Pruning is an important component of maintaining a tree health and growth. Pruning accomplishes several objectives: controlling size, encouraging healthy growth, improving quality of growth, and training to achieve a specific look or function. The properly-pruned tree will typically grow symmetrically, produce fully-foliaged branches, have crossed or dead branches removed, display cleanly, and enjoy light and air access throughout the crown.

There are four overarching purposes for pruning trees:

  1. Controlling size
  2. Encouraging healthy growth
  3. Improving quality of growth
  4. Training of growth habit

Whether you’re a Texas home-owner with two trees, the manager of a commercial walnut grove in California, or a superintendent of a South Florida landscaping company, the maintenance of the trees in your care is a significant responsibility.

In this article, we discuss the reasons why tree-pruning is important and what pruning accomplishes.

Pruning restricts/controls size

Pruning to control overall size is a common practice in urban areas or in settings where trees need to remain at a certain height or girth or within the confines of a container. Root pruning is a technique that can also be performed on plants in containers.

Pruning to restrict size may also be important for the safety and protection of a property and the people on it. A dead branch extending over a lawn should be removed before it breaks and falls on someone walking underneath. A limb growing against a house or roof should be pruned back to keep it from damaging structural surfaces.

Pruning Stimulates Growth

Pruning a tree encourages new growth. A leggy branch (one that’s mostly branch with little foliage) can be pruned back to result in tips that produces multiple buds.

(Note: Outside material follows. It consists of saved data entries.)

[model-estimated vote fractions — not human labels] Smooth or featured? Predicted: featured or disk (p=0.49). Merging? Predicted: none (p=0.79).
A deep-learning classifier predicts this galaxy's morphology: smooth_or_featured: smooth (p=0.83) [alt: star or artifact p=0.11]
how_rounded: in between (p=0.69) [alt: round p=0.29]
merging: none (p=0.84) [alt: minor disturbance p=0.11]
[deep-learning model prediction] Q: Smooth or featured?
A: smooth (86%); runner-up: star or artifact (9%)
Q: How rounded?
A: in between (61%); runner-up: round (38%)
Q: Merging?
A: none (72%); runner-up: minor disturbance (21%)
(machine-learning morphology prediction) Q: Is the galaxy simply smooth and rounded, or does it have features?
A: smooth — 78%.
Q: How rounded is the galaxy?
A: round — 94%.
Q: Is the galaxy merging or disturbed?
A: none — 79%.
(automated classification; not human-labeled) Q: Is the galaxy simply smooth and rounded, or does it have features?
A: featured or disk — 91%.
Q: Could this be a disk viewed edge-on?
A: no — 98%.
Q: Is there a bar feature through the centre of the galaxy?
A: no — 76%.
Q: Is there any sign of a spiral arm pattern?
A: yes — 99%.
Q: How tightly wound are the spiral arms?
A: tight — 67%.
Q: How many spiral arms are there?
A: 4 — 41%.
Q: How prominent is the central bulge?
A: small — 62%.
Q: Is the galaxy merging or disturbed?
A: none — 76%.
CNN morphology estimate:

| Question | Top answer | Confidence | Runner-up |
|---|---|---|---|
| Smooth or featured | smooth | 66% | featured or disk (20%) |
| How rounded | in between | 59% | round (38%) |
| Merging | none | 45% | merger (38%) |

Removing dying, ill or diseased branches redirects water and nutrients to healthy branches, resulting in more vigorous growth.

Pruning Improves Tree Health

A tree becomes healthier when diseased, susceptible or redundant parts are pruned out. These include crossed branches, water sprouts, and suckers.

When tree branches cross, they rub together and the bark becomes damaged. The damage can lead to decay which introduces illness to the rest of the tree. Crossed branches should be addressed by removing one of the branches.

Water sprouts are shoots that grow straight up, usually from latent buds. They sometimes grow from areas of damage or pruning. Water sprouts, sometimes called water shoots, are generally not as strong as normal branches. Their lack of strength and their vertical growth habit are reasons why the tree is healthier and looks better when these sprouts are removed.

Suckers typically grow up or out from previously pruned areas. They are redundant growths that detract from the appearance of the tree and hijack nutrients and water. Removing suckers when they are young is the best pruning protocol.

Pruning to improve the health and growth of large trees is a task best left to professional tree trimmers or a licensed arborist. Commonly performed procedures on large trees include crown thinning, raising, reduction, and cleaning.

Crown thinning is the removal of branches in the crown to allow for more light and air to pass through that part of the tree. Crown raising is removing low branches to open more space between the bottom of the crown and the ground, creating headroom over lawns, sidewalks, etc. Crown cleaning is the removal of branches–usually dead, dying or diseased ones. The pruning of large branches at the top of a tree is called crown reduction. This is done to manage the height of a tree and, especially in mature trees, should be done as minimally as possible.

Pruning Trains Growth Habit

For most landscapes, letting trees grow into their natural form and shape is the best practice. In some cases, however, trees are shaped for special effects, such as boxwood topiaries or an espaliered apple or pear tree.

Topiary is the horticultural practice of target-pruning a tree to produce a clearly defined shape. This can be a geometric shape or a whimsical shape such as an animal or a cartoon character.

Espalier is the practice of pruning and training a fruit tree to grow along a wall or a fence. This makes good use of a vertical plane space and produces fruit that is easy to pick. Espaliered trees can also be evergreen or deciduous, and their purpose can be ornamental.

Espaliered trees can be trained and pruned so that the overall shape represents a fan, a candelabra, a lattice, a “Y,” or a cordon, which is when the trunk goes straight up and the branches go straight out to the sides, evenly spaced apart and in opposing pairs.

Summing It Up

Tree trimming is both an art and a science. Having a good eye for balance and symmetry is important when pruning trees to achieve a certain shape. Knowledge of safe pruning techniques is important so that trees are not damaged.